■ **Work to be completed**:
Copy the complete listing that follows, letter for letter.
━━━
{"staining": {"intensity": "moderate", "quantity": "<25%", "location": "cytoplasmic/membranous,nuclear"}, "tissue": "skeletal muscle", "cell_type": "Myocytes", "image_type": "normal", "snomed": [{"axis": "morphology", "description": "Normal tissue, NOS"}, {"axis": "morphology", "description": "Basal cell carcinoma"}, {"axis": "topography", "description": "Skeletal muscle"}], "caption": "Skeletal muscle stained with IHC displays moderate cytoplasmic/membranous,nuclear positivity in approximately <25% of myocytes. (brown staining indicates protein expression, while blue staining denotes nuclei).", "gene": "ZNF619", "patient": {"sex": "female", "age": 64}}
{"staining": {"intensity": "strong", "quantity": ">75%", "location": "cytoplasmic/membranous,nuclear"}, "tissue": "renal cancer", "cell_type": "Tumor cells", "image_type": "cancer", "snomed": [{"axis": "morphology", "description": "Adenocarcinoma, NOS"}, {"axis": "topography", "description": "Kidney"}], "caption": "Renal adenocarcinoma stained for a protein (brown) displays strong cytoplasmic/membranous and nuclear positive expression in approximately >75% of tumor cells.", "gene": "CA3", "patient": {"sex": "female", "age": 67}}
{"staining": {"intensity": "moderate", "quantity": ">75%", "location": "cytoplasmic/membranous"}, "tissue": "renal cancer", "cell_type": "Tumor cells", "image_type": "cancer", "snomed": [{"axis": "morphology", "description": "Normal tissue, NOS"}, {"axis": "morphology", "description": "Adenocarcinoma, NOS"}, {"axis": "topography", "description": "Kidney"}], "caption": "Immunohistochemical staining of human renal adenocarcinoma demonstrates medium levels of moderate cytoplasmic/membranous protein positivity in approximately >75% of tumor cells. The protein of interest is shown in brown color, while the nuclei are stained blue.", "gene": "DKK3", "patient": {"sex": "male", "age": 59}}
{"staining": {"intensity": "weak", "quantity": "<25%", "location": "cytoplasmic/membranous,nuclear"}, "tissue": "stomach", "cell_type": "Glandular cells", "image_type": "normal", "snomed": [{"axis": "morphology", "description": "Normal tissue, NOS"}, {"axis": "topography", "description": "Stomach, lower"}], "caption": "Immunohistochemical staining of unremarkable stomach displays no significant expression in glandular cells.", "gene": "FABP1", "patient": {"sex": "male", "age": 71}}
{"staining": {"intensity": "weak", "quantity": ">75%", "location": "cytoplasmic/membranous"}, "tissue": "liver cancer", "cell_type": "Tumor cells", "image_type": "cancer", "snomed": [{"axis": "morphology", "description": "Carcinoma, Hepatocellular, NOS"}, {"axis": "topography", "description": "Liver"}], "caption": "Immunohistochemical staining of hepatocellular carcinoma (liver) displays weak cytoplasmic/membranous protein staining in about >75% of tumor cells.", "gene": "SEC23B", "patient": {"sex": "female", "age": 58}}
━━━
■ **Written answer**:
{"staining": {"intensity": "moderate", "quantity": "<25%", "location": "cytoplasmic/membranous,nuclear"}, "tissue": "skeletal muscle", "cell_type": "Myocytes", "image_type": "normal", "snomed": [{"axis": "morphology", "description": "Normal tissue, NOS"}, {"axis": "morphology", "description": "Basal cell carcinoma"}, {"axis": "topography", "description": "Skeletal muscle"}], "caption": "Skeletal muscle stained with IHC displays moderate cytoplasmic/membranous,nuclear positivity in approximately <25% of myocytes. (brown staining indicates protein expression, while blue staining denotes nuclei).", "gene": "ZNF619", "patient": {"sex": "female", "age": 64}}
{"staining": {"intensity": "strong", "quantity": ">75%", "location": "cytoplasmic/membranous,nuclear"}, "tissue": "renal cancer", "cell_type": "Tumor cells", "image_type": "cancer", "snomed": [{"axis": "morphology", "description": "Adenocarcinoma, NOS"}, {"axis": "topography", "description": "Kidney"}], "caption": "Renal adenocarcinoma stained for a protein (brown) displays strong cytoplasmic/membranous and nuclear positive expression in approximately >75% of tumor cells.", "gene": "CA3", "patient": {"sex": "female", "age": 67}}
{"staining": {"intensity": "moderate", "quantity": ">75%", "location": "cytoplasmic/membranous"}, "tissue": "renal cancer", "cell_type": "Tumor cells", "image_type": "cancer", "snomed": [{"axis": "morphology", "description": "Normal tissue, NOS"}, {"axis": "morphology", "description": "Adenocarcinoma, NOS"}, {"axis": "topography", "description": "Kidney"}], "caption": "Immunohistochemical staining of human renal adenocarcinoma demonstrates medium levels of moderate cytoplasmic/membranous protein positivity in approximately >75% of tumor cells. The protein of interest is shown in brown color, while the nuclei are stained blue.", "gene": "DKK3", "patient": {"sex": "male", "age": 59}}
{"staining": {"intensity": "weak", "quantity": "<25%", "location": "cytoplasmic/membranous,nuclear"}, "tissue": "stomach", "cell_type": "Glandular cells", "image_type": "normal", "snomed": [{"axis": "morphology", "description": "Normal tissue, NOS"}, {"axis": "topography", "description": "Stomach, lower"}], "caption": "Immunohistochemical staining of unremarkable stomach displays no significant expression in glandular cells.", "gene": "FABP1", "patient": {"sex": "male", "age": 71}}
{"staining": {"intensity": "weak", "quantity": ">75%", "location": "cytoplasmic/membranous"}, "tissue": "liver cancer", "cell_type": "Tumor cells", "image_type": "cancer", "snomed": [{"axis": "morphology", "description": "Carcinoma, Hepatocellular, NOS"}, {"axis": "topography", "description": "Liver"}], "caption": "Immunohistochemical staining of hepatocellular carcinoma (liver) displays weak cytoplasmic/membranous protein staining in about >75% of tumor cells.", "gene": "SEC23B", "patient": {"sex": "female", "age": 58}}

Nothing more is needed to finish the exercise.